Les conséquences macroéconomiques sont lourdes : le taux de chômage dépasse désormais 13%, tandis que celui des jeunes franchit le seuil alarmant de 50%.
 
L’informel, de marge à cœur de l’économie
 
Dans ce contexte, le secteur informel connaît une expansion spectaculaire. Il représente désormais 77,3% de la population active, passant d’un espace marginal à un véritable centre de gravité de l’économie marocaine.
Ce basculement traduit à la fois l’incapacité du système formel à absorber les dynamiques entrepreneuriales et la fonction de refuge que joue l’informel pour une grande partie des acteurs économiques.
 
Une thèse systémique à nuancer
 
Le rapport défend une thèse forte : les difficultés des TPE seraient avant tout le produit d’un système inadapté. Cette lecture présente une part de vérité indéniable, notamment en ce qui concerne les obstacles d’accès au financement et les délais de paiement, qui constituent des contraintes structurelles majeures.
Cependant, cette approche tend à externaliser largement la responsabilité, en minimisant les fragilités internes des entreprises elles-mêmes. Les lacunes en matière de gestion, le manque de structuration organisationnelle ou encore l’absence de stratégies économiques viables sont relativement peu abordés.
Autrement dit, si le système constitue effectivement un facteur déterminant, il ne saurait expliquer à lui seul l’ensemble des difficultés rencontrées.
 
Le chiffre de l’informel : entre réalité et simplification
 
Le poids de l’informel, estimé à 77,3% de la population active, constitue l’un des éléments les plus marquants du rapport. Toutefois, ce chiffre mérite d’être interprété avec prudence.
Il agrège en effet des réalités diverses : emploi informel, activités non déclarées, auto-emploi précaire.

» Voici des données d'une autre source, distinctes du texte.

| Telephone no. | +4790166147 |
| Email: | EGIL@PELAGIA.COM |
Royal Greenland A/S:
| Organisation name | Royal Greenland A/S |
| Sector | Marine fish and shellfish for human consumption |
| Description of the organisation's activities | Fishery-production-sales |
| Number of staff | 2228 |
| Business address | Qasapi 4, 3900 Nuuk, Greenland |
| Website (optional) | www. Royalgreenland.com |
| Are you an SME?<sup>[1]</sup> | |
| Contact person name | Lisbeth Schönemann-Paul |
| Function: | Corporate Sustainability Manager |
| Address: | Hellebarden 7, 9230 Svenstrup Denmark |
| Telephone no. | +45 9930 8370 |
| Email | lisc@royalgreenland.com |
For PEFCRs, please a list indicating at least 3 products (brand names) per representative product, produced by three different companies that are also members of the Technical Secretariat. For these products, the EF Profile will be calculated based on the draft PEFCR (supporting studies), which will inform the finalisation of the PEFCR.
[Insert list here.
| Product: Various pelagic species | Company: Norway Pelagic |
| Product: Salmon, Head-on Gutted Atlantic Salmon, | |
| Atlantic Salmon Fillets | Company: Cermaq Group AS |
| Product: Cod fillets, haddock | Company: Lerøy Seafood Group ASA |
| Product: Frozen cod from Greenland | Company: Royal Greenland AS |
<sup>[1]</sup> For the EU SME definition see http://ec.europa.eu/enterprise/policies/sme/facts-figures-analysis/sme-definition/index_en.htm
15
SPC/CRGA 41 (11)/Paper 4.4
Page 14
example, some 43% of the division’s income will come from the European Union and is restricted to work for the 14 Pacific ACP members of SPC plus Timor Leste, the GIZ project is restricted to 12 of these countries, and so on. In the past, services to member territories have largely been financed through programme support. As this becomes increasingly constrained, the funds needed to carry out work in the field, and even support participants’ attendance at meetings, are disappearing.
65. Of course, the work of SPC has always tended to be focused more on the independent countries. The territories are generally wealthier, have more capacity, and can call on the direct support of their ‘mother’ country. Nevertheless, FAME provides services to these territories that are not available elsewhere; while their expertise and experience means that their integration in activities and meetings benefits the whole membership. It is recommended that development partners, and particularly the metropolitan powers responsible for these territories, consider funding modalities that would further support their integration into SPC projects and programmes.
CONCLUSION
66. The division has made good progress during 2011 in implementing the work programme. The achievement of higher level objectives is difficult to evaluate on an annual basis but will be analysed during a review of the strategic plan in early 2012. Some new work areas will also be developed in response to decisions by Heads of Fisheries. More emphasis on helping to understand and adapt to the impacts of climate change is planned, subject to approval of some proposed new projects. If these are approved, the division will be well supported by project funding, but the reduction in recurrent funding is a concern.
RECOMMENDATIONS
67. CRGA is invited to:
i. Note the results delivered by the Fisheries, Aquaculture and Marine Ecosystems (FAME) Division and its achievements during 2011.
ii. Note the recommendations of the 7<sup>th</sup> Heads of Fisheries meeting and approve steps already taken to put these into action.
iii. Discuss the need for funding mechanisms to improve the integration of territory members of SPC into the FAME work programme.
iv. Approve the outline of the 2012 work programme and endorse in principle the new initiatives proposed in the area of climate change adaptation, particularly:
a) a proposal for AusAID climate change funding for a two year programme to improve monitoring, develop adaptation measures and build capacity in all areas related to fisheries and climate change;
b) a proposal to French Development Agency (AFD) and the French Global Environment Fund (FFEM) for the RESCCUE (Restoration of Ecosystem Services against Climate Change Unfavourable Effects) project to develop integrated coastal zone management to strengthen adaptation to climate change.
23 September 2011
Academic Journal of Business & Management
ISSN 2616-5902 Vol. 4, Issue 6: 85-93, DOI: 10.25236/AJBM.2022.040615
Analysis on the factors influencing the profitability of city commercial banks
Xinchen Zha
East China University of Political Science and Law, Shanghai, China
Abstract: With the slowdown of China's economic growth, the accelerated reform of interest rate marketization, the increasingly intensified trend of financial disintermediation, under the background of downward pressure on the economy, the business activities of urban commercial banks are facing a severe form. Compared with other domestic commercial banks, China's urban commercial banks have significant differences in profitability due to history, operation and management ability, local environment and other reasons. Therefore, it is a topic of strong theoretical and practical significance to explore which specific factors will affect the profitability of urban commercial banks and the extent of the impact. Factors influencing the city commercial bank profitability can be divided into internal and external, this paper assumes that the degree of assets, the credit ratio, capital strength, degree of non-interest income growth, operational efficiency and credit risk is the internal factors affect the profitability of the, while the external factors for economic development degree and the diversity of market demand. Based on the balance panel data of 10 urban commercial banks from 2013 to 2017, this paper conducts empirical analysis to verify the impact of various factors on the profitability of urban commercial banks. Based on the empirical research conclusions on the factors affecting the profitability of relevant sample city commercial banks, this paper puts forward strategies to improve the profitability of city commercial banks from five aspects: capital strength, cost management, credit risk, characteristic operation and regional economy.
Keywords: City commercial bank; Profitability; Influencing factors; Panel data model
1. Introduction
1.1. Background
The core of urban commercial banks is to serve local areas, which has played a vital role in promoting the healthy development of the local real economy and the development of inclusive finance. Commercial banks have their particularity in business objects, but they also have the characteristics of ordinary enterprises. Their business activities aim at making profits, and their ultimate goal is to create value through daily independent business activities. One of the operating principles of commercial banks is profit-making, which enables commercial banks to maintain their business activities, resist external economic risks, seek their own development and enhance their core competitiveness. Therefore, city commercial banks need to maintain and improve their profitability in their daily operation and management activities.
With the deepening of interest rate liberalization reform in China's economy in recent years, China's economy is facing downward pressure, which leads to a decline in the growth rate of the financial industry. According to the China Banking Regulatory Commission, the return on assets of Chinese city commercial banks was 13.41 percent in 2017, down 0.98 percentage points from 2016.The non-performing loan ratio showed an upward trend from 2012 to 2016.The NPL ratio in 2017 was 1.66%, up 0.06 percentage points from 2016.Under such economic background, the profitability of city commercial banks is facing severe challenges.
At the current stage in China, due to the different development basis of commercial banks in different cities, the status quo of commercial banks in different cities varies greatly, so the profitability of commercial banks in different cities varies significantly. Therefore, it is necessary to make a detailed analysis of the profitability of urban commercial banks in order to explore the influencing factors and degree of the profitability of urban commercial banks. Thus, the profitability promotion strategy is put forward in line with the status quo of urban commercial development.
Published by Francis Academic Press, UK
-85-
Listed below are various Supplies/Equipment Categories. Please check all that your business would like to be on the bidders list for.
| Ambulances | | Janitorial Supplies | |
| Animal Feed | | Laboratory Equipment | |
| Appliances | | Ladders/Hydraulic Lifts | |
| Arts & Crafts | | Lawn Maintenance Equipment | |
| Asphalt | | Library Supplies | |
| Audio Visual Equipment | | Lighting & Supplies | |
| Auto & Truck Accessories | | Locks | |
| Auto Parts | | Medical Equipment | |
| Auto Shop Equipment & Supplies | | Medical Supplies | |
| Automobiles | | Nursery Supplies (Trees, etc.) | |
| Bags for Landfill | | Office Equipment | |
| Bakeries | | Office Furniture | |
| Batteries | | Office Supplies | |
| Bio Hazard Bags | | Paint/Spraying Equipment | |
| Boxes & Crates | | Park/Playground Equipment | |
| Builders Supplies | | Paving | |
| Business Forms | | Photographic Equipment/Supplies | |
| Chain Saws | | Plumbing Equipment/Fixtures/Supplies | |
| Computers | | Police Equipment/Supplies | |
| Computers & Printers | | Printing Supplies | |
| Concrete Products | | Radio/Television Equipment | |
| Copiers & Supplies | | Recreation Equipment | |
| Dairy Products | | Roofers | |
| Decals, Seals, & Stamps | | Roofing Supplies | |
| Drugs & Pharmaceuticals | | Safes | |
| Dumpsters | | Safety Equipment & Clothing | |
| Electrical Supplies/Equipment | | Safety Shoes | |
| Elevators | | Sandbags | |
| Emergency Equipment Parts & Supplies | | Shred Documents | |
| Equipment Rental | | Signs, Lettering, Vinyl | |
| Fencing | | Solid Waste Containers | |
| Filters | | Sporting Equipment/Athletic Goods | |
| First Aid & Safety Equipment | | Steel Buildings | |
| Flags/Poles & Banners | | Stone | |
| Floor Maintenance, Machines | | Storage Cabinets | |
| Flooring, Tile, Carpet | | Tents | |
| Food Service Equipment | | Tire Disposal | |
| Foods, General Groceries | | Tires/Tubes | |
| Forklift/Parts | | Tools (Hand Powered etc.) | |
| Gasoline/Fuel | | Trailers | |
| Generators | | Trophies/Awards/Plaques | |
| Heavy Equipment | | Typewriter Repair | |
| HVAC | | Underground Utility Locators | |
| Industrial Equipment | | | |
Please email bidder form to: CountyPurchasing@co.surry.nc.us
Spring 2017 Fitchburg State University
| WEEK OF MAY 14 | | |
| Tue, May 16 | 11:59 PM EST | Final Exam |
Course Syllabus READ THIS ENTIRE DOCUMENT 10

Présenté de manière brute, il peut donner l’image d’une économie totalement désorganisée, alors même que l’informel joue également un rôle d’ajustement social et économique.
Il constitue à la fois un symptôme de dysfonctionnement et un mécanisme de résilience.
 
Une vision linéaire du déclin
 
Le modèle du «cercle du déclin» proposé par le rapport offre une grille de lecture pertinente, mais simplifiée. En postulant une trajectoire quasi automatique allant de l’exclusion bancaire à la faillite via l’informel, il néglige la diversité des situations.
Certaines TPE parviennent en effet à se maintenir durablement dans l’informel, tandis que d’autres y voient une stratégie rationnelle permettant de réduire les coûts et de gagner en flexibilité. Le passage à l’informel ne relève donc pas uniquement d’une contrainte, mais peut aussi s’inscrire dans une logique d’adaptation.
 
La rhétorique des faillites : entre alerte et dramatisation
 
L’affirmation selon laquelle une entreprise ferait faillite toutes les dix minutes illustre une volonté de marquer les esprits. Si elle souligne la gravité de la situation, elle pose néanmoins un problème de contextualisation.
Le rapport ne précise pas le nombre de créations d’entreprises sur la même période, ni le taux net de renouvellement du tissu économique. Il ne distingue pas non plus les cessations d’activité liées à des causes structurelles de celles relevant du cycle normal de vie des entreprises.
Cette absence de mise en perspective peut conduire à une lecture excessivement alarmiste.
 
Un problème avant tout structurel
 
Au-delà des limites du rapport, celui-ci met en évidence un enjeu fondamental : le fonctionnement dual de l’économie marocaine. D’un côté, un secteur formel relativement structuré et concentré ; de l’autre, un tissu massif de TPE caractérisé par une forte vulnérabilité.
Ce déséquilibre révèle que les difficultés ne sont pas uniquement administratives ou conjoncturelles. Elles renvoient à une organisation productive et économique qui peine à intégrer pleinement les petites unités dans les dynamiques de croissance.